» **WORK ORDER 1**: From the Hernan Ergueta biography, repeat word for word the part that starts with "In 2010, Ergueta" and goes on through "in digital format.".
» **WORK ORDER 2**: According to the Hernan Ergueta biography, under what tour name did Atajo travel through Europe?
» **WORK ORDER 3**: Put this sentence from the Hernan Ergueta biography into Spanish: "In 2007, the musical project Madre Tul moved to Spain."

Hernan Ergueta (born June 5, 1974) is a Bolivian musician, writer, composer and multi-instrumentalist. From early age writes and composes, his compositions can clearly be classified into the World Music genre. He has been part of musical fusion bands and mixed groups of music and dance. His musical influences come from the Middle East, the Balkans and the Latin Europe. His main instruments are: guitar, baglama, lute, piano, accordion and darbuka. In each of his compositions he proposes "the blending of traditional and local cultures into a new world culture that represent human beings as free individuals".

== Life and career ==

=== 2003–2005: Career beginnings ===
In the year 2003, in La Paz, Bolivia, Ergueta founded and managed the musical project Madre Tul uniting itinerant musicians from many nationalities with the purpose of joining in his compositions different traditional rhythms, being the most evident the Middle East. This same year, he joins the Bolivian rock fusion band Atajo as an accordionist, with whom he recorded three of their LPs through the years 2003–2006 and toured through Europe with the tour name "Babylon by Minibus", performing in the World Festival Tilburg in the Netherlands, and in the Weltjugendtag Köln (World Youth Day) in Germany, among other concerts in Sweden, Luxembourg and Austria.

=== 2006–2010: The pilgrimage of Madre Tul ===
In 2006, Ergueta left the rock fusion band Atajo to focused in Madre Tul band. In the same year they published the first CD Demo of the band titled Madre Tul, recorded in Bolivia between 2003 and 2006. The CD originally had also its own version of classic Arabic songs, later on, only the compositions of the band were republished, remastered, and published digitally under the same name as the original LP.

In 2007, the musical project Madre Tul moved to Spain. In this country more itinerant musicians were recruited to be part of the band while recording their next CD that was published in the year 2009 under the title of Frases Aladas recorded in Spain and Bolivia. Both albums from Madre Tul contain marked rhythms from the Middle East, but the last one, also includes a fusion of gypsy music and Bolivian rhythms such as the traditional Morenada.

In 2010, Ergueta began to develop an educational material for public and private cultural institutions in Spain encouraging multicultural workshops that include the teaching of musical instruments and music theory aimed to dancing, especially to "Belly Dance" inspired in the Egyptian musician Hossam Ramzy. At the same time, Madre Tul published the single Dawn after Dawn, composition of Hernan Ergueta recorded in Turkey, Bolivia and Spain with the voice of the Belgian singer An-Sofie Noppe. Madre Tul also recorded the single Un racimo de Jazmines as a tribute to the Turkish composer Zeki Müren. This song is a Spanish version of Bir Demet Yasemen originally composed by Müren. Un racimo de Jazmines is recorded in Turkey, Bolivia, Spain and distributed as a free single from Madre Tul in digital format.

» **RECORDS PROVIDED**:
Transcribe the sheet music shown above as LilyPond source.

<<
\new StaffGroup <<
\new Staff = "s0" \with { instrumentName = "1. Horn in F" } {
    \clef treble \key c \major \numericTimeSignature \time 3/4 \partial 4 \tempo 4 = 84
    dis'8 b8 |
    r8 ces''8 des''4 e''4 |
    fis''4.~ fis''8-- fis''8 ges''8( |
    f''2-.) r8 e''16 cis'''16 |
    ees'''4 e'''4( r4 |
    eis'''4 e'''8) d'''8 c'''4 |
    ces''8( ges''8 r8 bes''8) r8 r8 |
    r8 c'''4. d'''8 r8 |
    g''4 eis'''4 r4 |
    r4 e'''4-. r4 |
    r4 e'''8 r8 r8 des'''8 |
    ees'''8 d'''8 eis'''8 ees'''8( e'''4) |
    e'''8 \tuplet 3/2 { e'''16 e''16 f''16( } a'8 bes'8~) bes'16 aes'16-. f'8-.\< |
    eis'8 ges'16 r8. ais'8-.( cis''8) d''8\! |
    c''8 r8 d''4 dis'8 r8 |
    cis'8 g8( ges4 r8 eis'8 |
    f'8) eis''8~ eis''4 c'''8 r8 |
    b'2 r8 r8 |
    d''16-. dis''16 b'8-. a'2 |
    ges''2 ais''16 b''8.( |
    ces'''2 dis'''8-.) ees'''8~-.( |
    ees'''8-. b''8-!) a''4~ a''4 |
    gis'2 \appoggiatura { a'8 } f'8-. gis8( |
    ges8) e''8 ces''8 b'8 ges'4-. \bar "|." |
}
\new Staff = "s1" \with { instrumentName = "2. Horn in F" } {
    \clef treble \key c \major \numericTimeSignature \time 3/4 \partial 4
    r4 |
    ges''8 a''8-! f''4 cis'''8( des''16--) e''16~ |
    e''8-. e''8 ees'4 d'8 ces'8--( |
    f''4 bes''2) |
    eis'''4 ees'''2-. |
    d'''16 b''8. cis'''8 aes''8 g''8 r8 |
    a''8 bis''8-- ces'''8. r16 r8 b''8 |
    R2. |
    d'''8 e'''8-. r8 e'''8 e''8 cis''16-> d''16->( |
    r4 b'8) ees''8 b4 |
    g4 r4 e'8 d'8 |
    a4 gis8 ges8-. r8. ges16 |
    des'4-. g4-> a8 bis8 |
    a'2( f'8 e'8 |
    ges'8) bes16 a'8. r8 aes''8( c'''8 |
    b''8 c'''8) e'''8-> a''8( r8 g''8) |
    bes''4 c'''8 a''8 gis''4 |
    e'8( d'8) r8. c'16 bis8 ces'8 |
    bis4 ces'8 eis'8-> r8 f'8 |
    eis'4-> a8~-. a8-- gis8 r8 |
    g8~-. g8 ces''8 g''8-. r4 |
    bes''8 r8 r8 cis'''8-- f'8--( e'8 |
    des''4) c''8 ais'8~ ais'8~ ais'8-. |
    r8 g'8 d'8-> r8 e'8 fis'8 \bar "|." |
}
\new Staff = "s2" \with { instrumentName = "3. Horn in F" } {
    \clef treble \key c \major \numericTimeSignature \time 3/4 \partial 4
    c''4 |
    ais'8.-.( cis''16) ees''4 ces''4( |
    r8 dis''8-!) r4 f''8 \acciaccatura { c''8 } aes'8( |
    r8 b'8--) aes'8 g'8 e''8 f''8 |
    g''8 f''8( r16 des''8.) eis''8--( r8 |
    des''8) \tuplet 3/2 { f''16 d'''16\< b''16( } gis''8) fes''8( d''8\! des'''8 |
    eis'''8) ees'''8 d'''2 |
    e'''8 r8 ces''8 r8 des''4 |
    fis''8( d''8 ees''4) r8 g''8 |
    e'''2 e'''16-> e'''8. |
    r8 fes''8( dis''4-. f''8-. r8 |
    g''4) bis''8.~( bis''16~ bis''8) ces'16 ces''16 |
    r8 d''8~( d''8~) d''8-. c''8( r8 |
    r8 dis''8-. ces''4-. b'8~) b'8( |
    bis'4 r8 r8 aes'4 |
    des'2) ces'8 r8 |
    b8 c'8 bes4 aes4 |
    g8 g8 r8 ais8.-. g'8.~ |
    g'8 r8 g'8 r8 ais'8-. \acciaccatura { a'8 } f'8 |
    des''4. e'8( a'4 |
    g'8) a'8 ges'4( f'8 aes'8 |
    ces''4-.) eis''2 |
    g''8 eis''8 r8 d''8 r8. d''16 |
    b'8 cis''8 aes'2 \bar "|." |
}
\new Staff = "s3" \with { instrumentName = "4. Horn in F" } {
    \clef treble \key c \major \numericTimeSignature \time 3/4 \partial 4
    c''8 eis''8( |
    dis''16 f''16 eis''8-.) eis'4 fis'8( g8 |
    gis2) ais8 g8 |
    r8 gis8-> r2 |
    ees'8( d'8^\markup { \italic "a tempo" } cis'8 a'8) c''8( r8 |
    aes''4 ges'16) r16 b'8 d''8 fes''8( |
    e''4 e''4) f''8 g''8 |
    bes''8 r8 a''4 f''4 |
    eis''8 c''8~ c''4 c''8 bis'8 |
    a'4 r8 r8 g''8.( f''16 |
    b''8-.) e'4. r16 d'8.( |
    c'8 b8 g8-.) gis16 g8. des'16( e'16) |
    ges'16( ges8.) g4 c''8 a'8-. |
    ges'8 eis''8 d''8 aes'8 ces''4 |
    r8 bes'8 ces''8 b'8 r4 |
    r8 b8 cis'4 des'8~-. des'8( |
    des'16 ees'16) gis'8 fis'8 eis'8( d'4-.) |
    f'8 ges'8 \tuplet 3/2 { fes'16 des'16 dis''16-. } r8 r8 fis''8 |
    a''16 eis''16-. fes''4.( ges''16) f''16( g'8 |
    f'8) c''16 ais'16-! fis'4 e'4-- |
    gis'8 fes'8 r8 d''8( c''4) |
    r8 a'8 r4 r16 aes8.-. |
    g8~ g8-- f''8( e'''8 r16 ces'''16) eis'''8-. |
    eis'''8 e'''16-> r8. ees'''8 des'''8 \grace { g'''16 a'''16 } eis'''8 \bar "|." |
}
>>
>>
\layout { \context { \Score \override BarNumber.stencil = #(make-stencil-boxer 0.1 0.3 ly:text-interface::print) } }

» **EXERCISE ANSWER 1**:
In 2010, Ergueta began to develop an educational material for public and private cultural institutions in Spain encouraging multicultural workshops that include the teaching of musical instruments and music theory aimed to dancing, especially to "Belly Dance" inspired in the Egyptian musician Hossam Ramzy. At the same time, Madre Tul published the single Dawn after Dawn, composition of Hernan Ergueta recorded in Turkey, Bolivia and Spain with the voice of the Belgian singer An-Sofie Noppe. Madre Tul also recorded the single Un racimo de Jazmines as a tribute to the Turkish composer Zeki Müren. This song is a Spanish version of Bir Demet Yasemen originally composed by Müren. Un racimo de Jazmines is recorded in Turkey, Bolivia, Spain and distributed as a free single from Madre Tul in digital format.

» **EXERCISE ANSWER 2**: "Babylon by Minibus"

» **EXERCISE ANSWER 3**: En 2007, el proyecto musical Madre Tul se trasladó a España.